RECORD EXTRACTS:
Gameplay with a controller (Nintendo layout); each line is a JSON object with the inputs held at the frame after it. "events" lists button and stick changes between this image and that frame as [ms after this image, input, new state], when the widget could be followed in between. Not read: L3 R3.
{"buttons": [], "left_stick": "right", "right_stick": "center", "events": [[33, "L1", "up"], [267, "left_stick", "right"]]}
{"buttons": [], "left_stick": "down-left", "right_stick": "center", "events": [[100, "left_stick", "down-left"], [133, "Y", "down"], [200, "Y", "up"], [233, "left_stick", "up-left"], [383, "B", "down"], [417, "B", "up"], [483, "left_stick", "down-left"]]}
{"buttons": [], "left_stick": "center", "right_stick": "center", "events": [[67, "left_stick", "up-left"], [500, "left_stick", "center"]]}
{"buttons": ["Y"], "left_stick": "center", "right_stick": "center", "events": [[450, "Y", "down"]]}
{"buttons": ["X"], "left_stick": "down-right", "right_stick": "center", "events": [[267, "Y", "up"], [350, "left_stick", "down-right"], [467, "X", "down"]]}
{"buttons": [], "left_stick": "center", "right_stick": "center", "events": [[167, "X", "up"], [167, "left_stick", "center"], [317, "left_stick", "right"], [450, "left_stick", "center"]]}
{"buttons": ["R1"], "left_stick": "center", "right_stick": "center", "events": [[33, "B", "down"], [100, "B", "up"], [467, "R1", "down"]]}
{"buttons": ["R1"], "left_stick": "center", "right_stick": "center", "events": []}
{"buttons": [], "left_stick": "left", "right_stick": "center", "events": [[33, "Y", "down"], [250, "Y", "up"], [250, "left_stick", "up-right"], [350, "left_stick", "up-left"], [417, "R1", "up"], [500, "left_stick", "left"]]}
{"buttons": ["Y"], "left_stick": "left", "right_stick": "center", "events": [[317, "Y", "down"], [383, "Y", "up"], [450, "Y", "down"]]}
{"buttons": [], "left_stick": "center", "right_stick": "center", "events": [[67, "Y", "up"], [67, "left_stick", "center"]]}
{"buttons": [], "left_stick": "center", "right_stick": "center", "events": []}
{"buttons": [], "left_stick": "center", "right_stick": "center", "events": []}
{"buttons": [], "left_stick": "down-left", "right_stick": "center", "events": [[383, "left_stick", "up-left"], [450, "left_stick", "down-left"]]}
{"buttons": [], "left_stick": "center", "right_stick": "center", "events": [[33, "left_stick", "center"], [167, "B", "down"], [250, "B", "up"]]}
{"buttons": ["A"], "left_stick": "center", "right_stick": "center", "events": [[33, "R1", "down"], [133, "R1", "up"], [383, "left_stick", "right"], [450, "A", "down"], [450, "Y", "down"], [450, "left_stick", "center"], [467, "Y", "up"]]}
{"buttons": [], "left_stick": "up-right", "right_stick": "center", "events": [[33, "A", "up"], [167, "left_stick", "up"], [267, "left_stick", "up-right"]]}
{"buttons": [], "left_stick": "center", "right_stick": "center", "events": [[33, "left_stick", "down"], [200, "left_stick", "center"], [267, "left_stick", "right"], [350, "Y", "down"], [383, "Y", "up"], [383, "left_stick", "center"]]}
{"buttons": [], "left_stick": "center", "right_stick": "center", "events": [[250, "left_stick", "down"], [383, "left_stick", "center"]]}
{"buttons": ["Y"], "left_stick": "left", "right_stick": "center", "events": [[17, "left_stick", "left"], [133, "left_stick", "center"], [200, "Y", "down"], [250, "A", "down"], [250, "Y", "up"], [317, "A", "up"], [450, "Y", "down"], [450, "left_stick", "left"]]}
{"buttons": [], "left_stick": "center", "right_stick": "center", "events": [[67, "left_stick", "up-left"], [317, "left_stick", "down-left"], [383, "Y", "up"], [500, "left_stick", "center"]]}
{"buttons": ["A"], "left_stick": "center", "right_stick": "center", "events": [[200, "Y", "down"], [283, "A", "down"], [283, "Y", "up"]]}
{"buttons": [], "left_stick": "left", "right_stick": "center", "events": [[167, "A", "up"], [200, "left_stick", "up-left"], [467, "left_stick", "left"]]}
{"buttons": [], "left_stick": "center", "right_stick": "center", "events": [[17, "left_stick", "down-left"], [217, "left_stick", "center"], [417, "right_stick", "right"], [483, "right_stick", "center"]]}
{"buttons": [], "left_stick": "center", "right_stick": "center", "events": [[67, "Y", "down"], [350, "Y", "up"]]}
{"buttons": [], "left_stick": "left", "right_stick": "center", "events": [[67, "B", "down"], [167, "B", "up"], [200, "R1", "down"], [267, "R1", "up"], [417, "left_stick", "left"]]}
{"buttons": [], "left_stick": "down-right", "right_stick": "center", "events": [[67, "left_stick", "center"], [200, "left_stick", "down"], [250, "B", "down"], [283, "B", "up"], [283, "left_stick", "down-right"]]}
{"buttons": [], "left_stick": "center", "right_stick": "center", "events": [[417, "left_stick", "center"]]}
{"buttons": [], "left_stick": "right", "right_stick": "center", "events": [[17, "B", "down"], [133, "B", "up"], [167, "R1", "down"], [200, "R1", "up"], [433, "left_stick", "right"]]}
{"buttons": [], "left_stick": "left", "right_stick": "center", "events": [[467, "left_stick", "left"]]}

EXERCISE OBJECTIVE: Repeat all of the records above exactly as written.

ANSWER AREA:
Gameplay with a controller (Nintendo layout); each line is a JSON object with the inputs held at the frame after it. "events" lists button and stick changes between this image and that frame as [ms after this image, input, new state], when the widget could be followed in between. Not read: L3 R3.
{"buttons": [], "left_stick": "right", "right_stick": "center", "events": [[33, "L1", "up"], [267, "left_stick", "right"]]}
{"buttons": [], "left_stick": "down-left", "right_stick": "center", "events": [[100, "left_stick", "down-left"], [133, "Y", "down"], [200, "Y", "up"], [233, "left_stick", "up-left"], [383, "B", "down"], [417, "B", "up"], [483, "left_stick", "down-left"]]}
{"buttons": [], "left_stick": "center", "right_stick": "center", "events": [[67, "left_stick", "up-left"], [500, "left_stick", "center"]]}
{"buttons": ["Y"], "left_stick": "center", "right_stick": "center", "events": [[450, "Y", "down"]]}
{"buttons": ["X"], "left_stick": "down-right", "right_stick": "center", "events": [[267, "Y", "up"], [350, "left_stick", "down-right"], [467, "X", "down"]]}
{"buttons": [], "left_stick": "center", "right_stick": "center", "events": [[167, "X", "up"], [167, "left_stick", "center"], [317, "left_stick", "right"], [450, "left_stick", "center"]]}
{"buttons": ["R1"], "left_stick": "center", "right_stick": "center", "events": [[33, "B", "down"], [100, "B", "up"], [467, "R1", "down"]]}
{"buttons": ["R1"], "left_stick": "center", "right_stick": "center", "events": []}
{"buttons": [], "left_stick": "left", "right_stick": "center", "events": [[33, "Y", "down"], [250, "Y", "up"], [250, "left_stick", "up-right"], [350, "left_stick", "up-left"], [417, "R1", "up"], [500, "left_stick", "left"]]}
{"buttons": ["Y"], "left_stick": "left", "right_stick": "center", "events": [[317, "Y", "down"], [383, "Y", "up"], [450, "Y", "down"]]}
{"buttons": [], "left_stick": "center", "right_stick": "center", "events": [[67, "Y", "up"], [67, "left_stick", "center"]]}
{"buttons": [], "left_stick": "center", "right_stick": "center", "events": []}
{"buttons": [], "left_stick": "center", "right_stick": "center", "events": []}
{"buttons": [], "left_stick": "down-left", "right_stick": "center", "events": [[383, "left_stick", "up-left"], [450, "left_stick", "down-left"]]}
{"buttons": [], "left_stick": "center", "right_stick": "center", "events": [[33, "left_stick", "center"], [167, "B", "down"], [250, "B", "up"]]}
{"buttons": ["A"], "left_stick": "center", "right_stick": "center", "events": [[33, "R1", "down"], [133, "R1", "up"], [383, "left_stick", "right"], [450, "A", "down"], [450, "Y", "down"], [450, "left_stick", "center"], [467, "Y", "up"]]}
{"buttons": [], "left_stick": "up-right", "right_stick": "center", "events": [[33, "A", "up"], [167, "left_stick", "up"], [267, "left_stick", "up-right"]]}
{"buttons": [], "left_stick": "center", "right_stick": "center", "events": [[33, "left_stick", "down"], [200, "left_stick", "center"], [267, "left_stick", "right"], [350, "Y", "down"], [383, "Y", "up"], [383, "left_stick", "center"]]}
{"buttons": [], "left_stick": "center", "right_stick": "center", "events": [[250, "left_stick", "down"], [383, "left_stick", "center"]]}
{"buttons": ["Y"], "left_stick": "left", "right_stick": "center", "events": [[17, "left_stick", "left"], [133, "left_stick", "center"], [200, "Y", "down"], [250, "A", "down"], [250, "Y", "up"], [317, "A", "up"], [450, "Y", "down"], [450, "left_stick", "left"]]}
{"buttons": [], "left_stick": "center", "right_stick": "center", "events": [[67, "left_stick", "up-left"], [317, "left_stick", "down-left"], [383, "Y", "up"], [500, "left_stick", "center"]]}
{"buttons": ["A"], "left_stick": "center", "right_stick": "center", "events": [[200, "Y", "down"], [283, "A", "down"], [283, "Y", "up"]]}
{"buttons": [], "left_stick": "left", "right_stick": "center", "events": [[167, "A", "up"], [200, "left_stick", "up-left"], [467, "left_stick", "left"]]}
{"buttons": [], "left_stick": "center", "right_stick": "center", "events": [[17, "left_stick", "down-left"], [217, "left_stick", "center"], [417, "right_stick", "right"], [483, "right_stick", "center"]]}
{"buttons": [], "left_stick": "center", "right_stick": "center", "events": [[67, "Y", "down"], [350, "Y", "up"]]}
{"buttons": [], "left_stick": "left", "right_stick": "center", "events": [[67, "B", "down"], [167, "B", "up"], [200, "R1", "down"], [267, "R1", "up"], [417, "left_stick", "left"]]}
{"buttons": [], "left_stick": "down-right", "right_stick": "center", "events": [[67, "left_stick", "center"], [200, "left_stick", "down"], [250, "B", "down"], [283, "B", "up"], [283, "left_stick", "down-right"]]}
{"buttons": [], "left_stick": "center", "right_stick": "center", "events": [[417, "left_stick", "center"]]}
{"buttons": [], "left_stick": "right", "right_stick": "center", "events": [[17, "B", "down"], [133, "B", "up"], [167, "R1", "down"], [200, "R1", "up"], [433, "left_stick", "right"]]}
{"buttons": [], "left_stick": "left", "right_stick": "center", "events": [[467, "left_stick", "left"]]}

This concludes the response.